Learning; I Feel Everything

Ever since taking FDS’s Future Skills PD last spring (thanks @lmcbeth for the lasting ideas), I’ve been caught on this idea of who I design for. Who is my user? What am I creating and who needs it? I’ve been working more at thinking like my students, trying hard to figure out how they see what I present. I think most of my teaching career has been spent trying to explain to students what I meant the first time. I know I need a different approach.

On Saturday, during my first Cohort21 Face-2-Face, I started to think about myself as the user. How was I interacting with the program? What facets were easy for me to use, which components were challenging, and most importantly – how was I learning? I realised early on that I already knew how to do most of the physical stuff (tweets, blog set up etc) and that made me feel pretty comfortable.  It got me wondering about my students – how much of what I do in the classroom feels good for them because they already know how to do it? I feel successful when they follow direction but is it really my instruction that leads them there or is it the reality that maybe they already knew what to do?

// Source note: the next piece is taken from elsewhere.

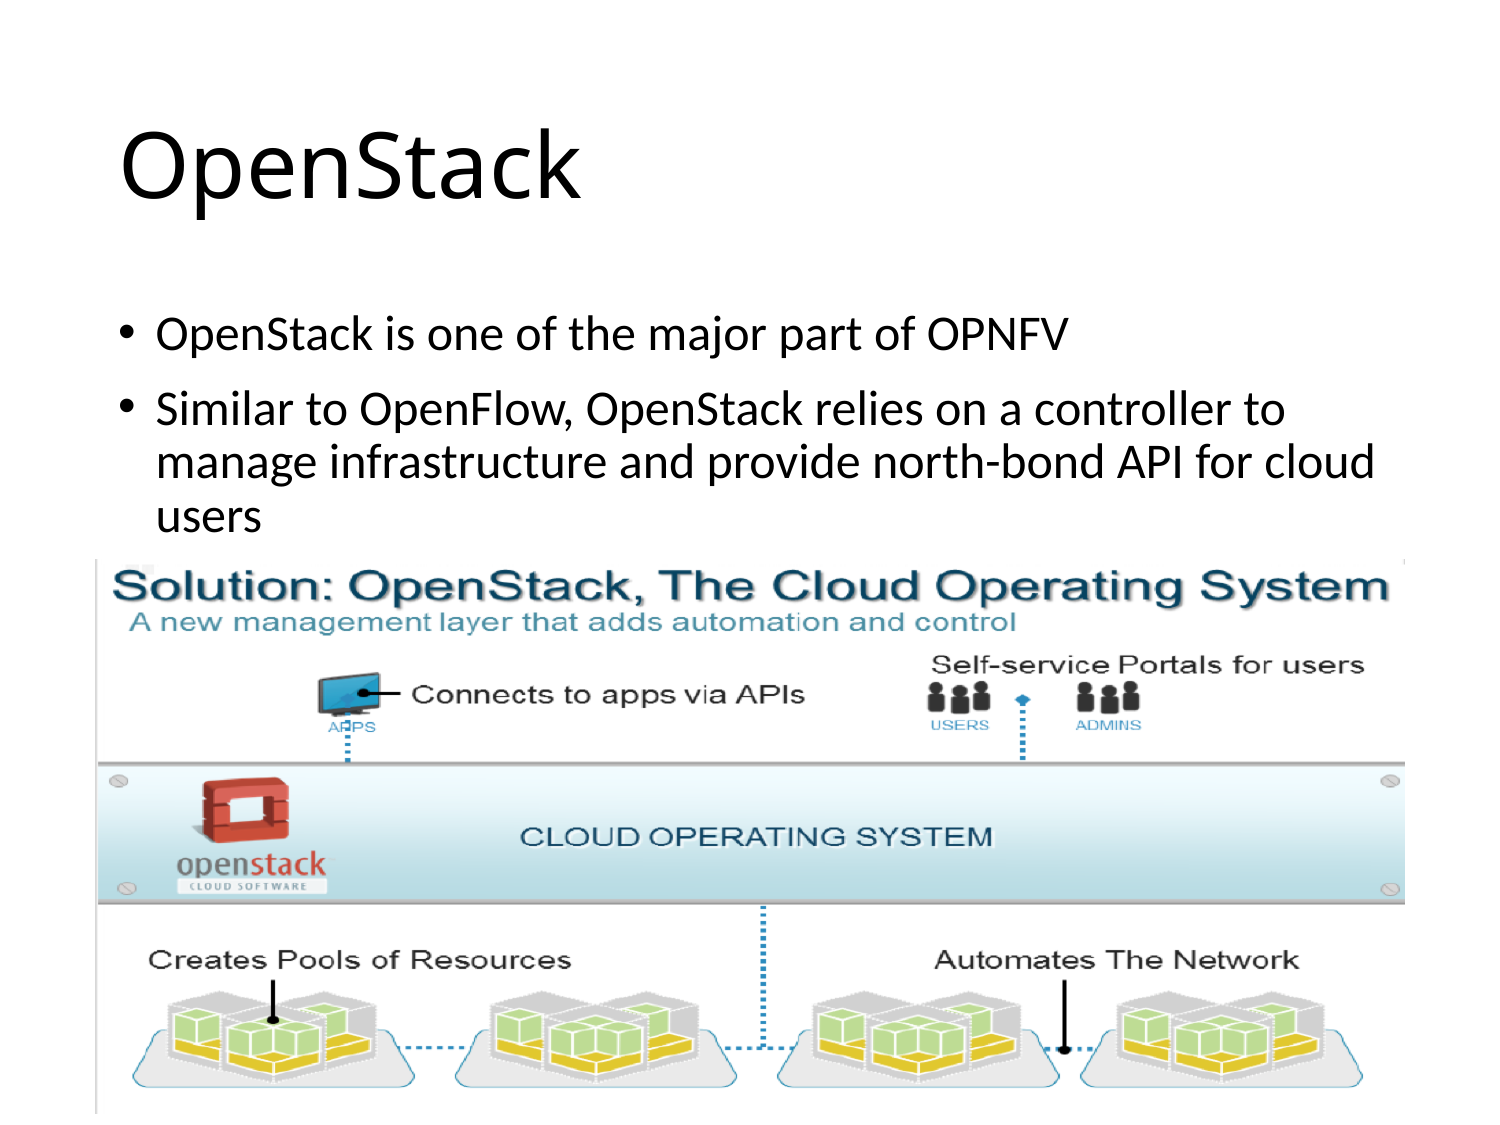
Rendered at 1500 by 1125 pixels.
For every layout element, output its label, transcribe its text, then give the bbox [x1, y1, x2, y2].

title OpenStack [103, 59, 1397, 278]
picture [95, 559, 1405, 1114]
list OpenStack is one of the major part of OPNFV Similar to OpenFlow, OpenStack relies on a controller to manage infrastructure and provide north-bond API for cloud users [103, 299, 1397, 559]
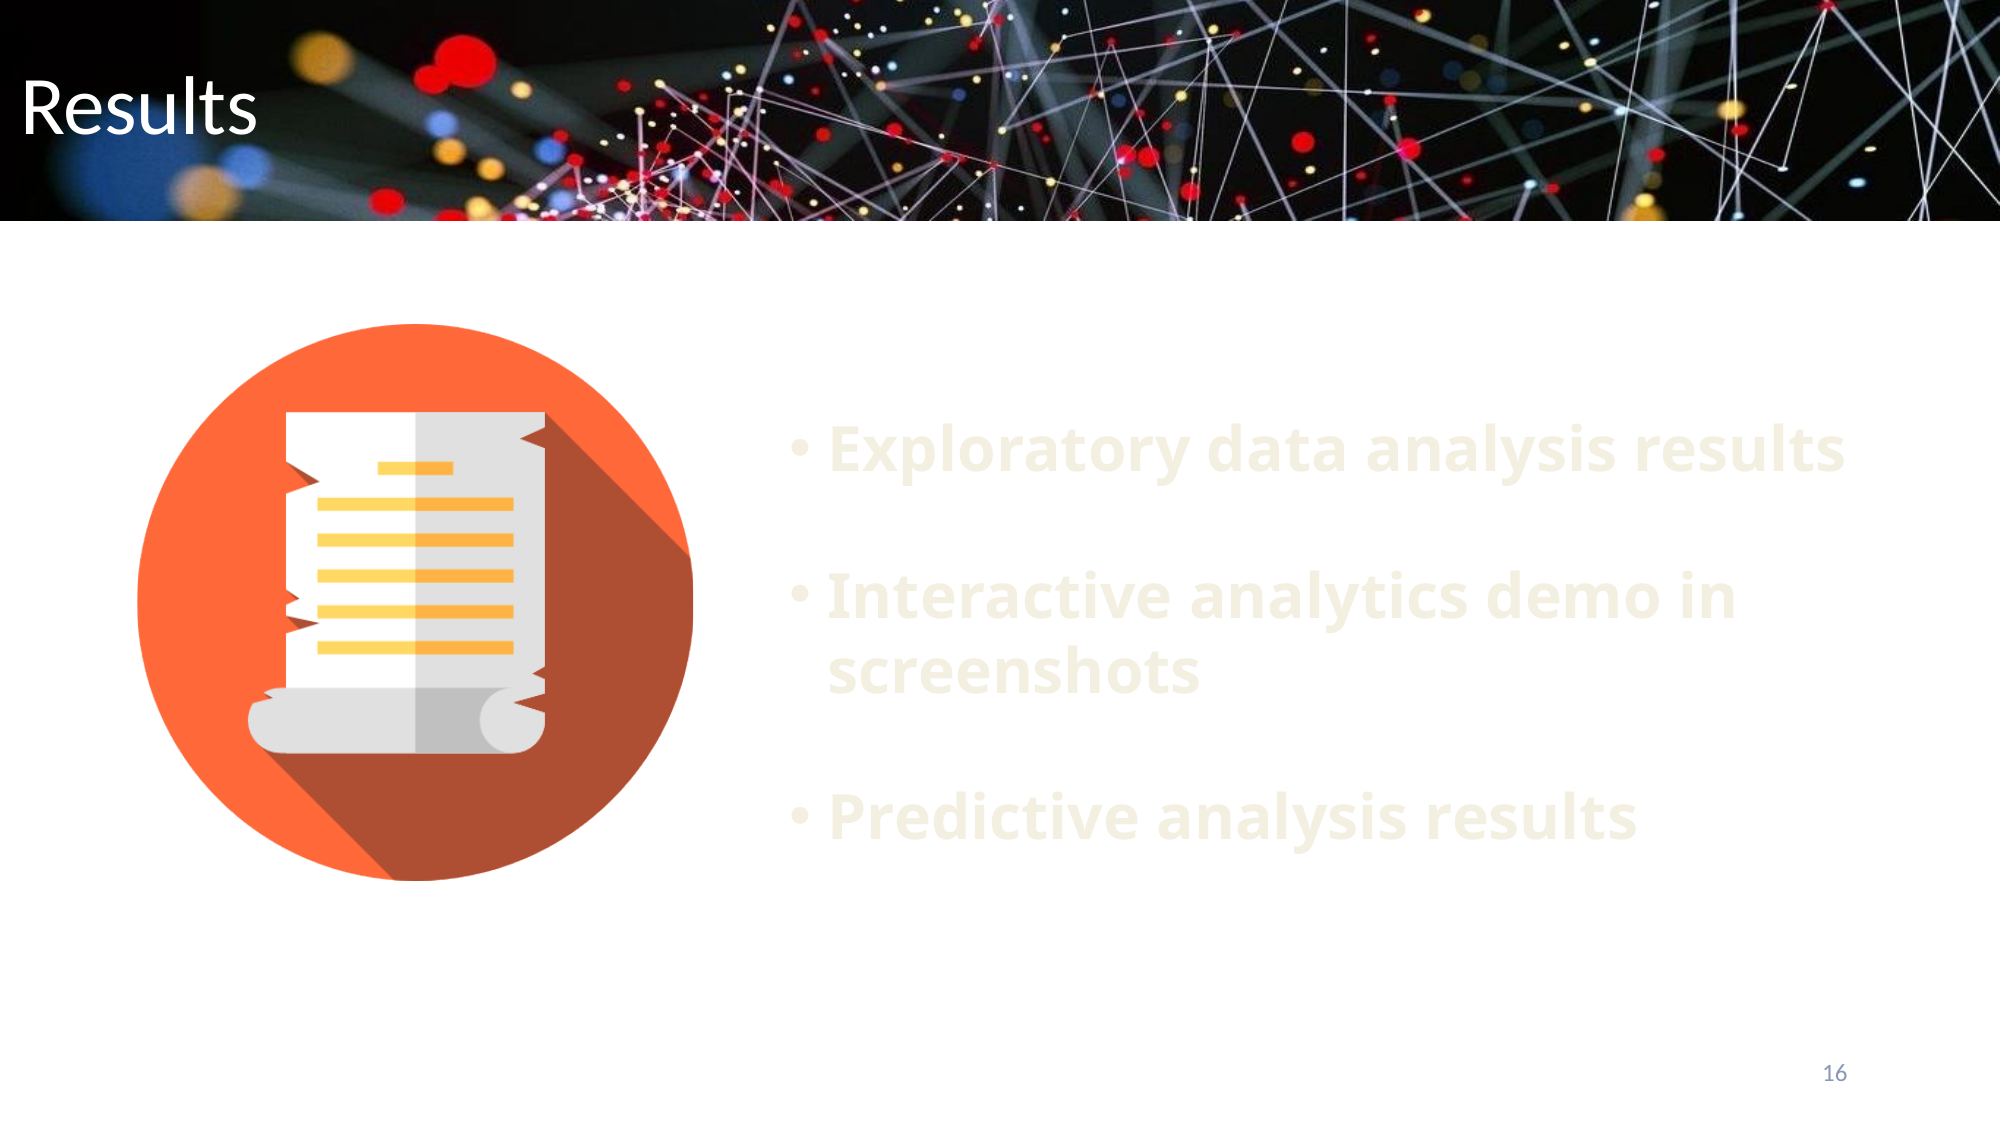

I started to focus on what was hard about Saturday. Choosing a movie with others was hard. For real. I do not like The Holy Grail. Spent most of my teens and 20’s actively avoiding it. I found it hard to hold back my Holy Grail venom in the face of new and lovely colleagues. I was judgmental, I was irritated. I was ELATED when our group finally shifted towards Shawshank Redemption.

I was overwhelmed by how much I felt. All day, I noticed my own contained but decidedly emotional reactions to the state of learning. Everything had some shade of emotion attached to it.

Is this why Bitmojis are so effective? Because they convey emotion?

I feel nothing

2 thoughts on “Learning; I Feel Everything

  1. @echellew I think you nail it. Communication, Learning, Connecting is ALL relational and emotional. We learn best when we FEEL the most. I think bitmoji’s bring emotion back the email conversation and let you know there is a human on the other end. So often words are misinterpreted, tone missed or presumed and sometimes we just read it all wrong. A well placed bitmoji can diffuse almost any email. It probably why I almost never send an email without one 🙂

    @gnichols @ckirsh @ddoucet @lmcbeth

  2. Thanks for this Erica – I surfaced this during the “Favorite Movie” exercise, asking our participants to reflect on how attached they were to their own selection and that if you were attached, think of how students might be attached to preconceived understandings and how hard it might be to let some of that go. Your reflection points to the hard moments of empathizing with your students so that their education doesn’t happen “to” them, but ‘with’ them!

    Love that your here with us this year!